Limit the number of Messages from which you extract data

If your use case is latency sensitive, limit the number of messages from which you extract data. The higher the last N messages, the longer the extraction will take.

Always make fields optional in Python models

Always make fields optional in your Python model. This will prevent runtime errors when the data is not present in the conversation.

Using Regex when Zep doesn’t support your data type

The ZepRegex field type is a swiss army knife for extracting data. It allows you to extract any string that matches a regex pattern defined by you.

1class OrderInfo(ZepModel):
2 order_id: Optional[ZepRegex] = Field(
3 description="The order ID in format ABC-12345",
4 pattern=r"[A-Z]{3}-\d{5}"
5 )

Implementing Enum Fields

The ZepRegex field type can be used to extract data from a list of enums provided in a capture group.

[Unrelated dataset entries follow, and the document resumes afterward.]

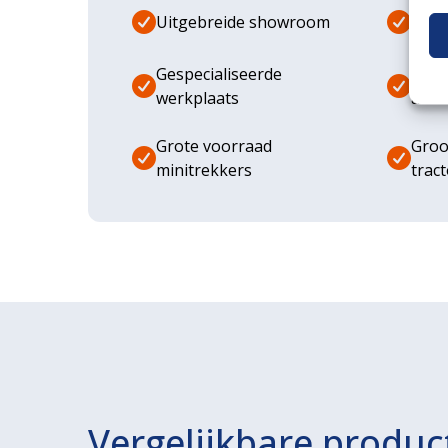
Uitgebreide showroom
Eige
Gespecialiseerde
Dive
werkplaats
aanb
Grote voorraad
Groo
minitrekkers
trac
Vergelijkbare produc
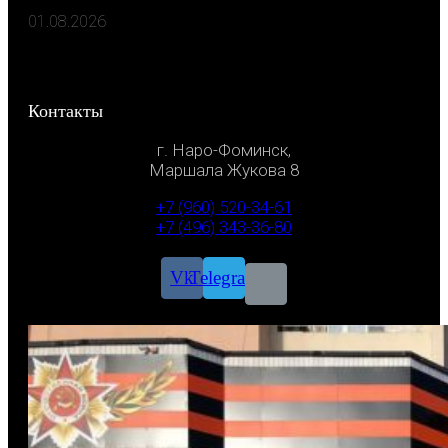
01.08.2026
Контакты
г. Наро-Фоминск,
Маршала Жукова 8
+7 (960) 520-34-61
+7 (496) 343-36-80
Vk
Telegram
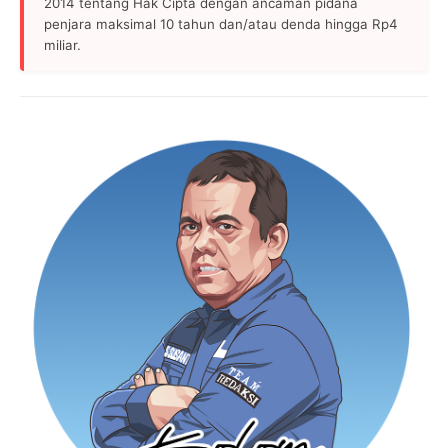
2014 tentang Hak Cipta dengan ancaman pidana
penjara maksimal 10 tahun dan/atau denda hingga Rp4
miliar.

1order_currency: Optional[ZepRegex] = Field(
2 description="The order currency: USD, GBP, or UNKNOWN",
3 default=None,
4 pattern=r"(UNKNOWN|USD|GBP)"
5)

Results in:

"USD"

Comma Separated Lists

You can extract comma seperated lists using the ZepRegex field type:

1brand_preferences: Optional[ZepRegex] = Field(
2 description="The customer's preferred brands as a comma-separated list",
3 default=None,
4 pattern=r"\w+(, \w+)+"
5)

Results in:

"Nike, Adidas, Puma"

Unsupported Regex Patterns

The following Regex tokens and features are unsupported when using the Regex field type:

  • Start of and end of string anchors (^ and $) and absolute positioning (\A and \Z).
  • Named groups ((?P<name>...)).
  • Backreferences (\g<name>).
  • Lookaheads and lookbehinds ((?=...), (?!...), (?<=...), (?<!...)).
  • Conditional expressions ((?(condition)yes|no)).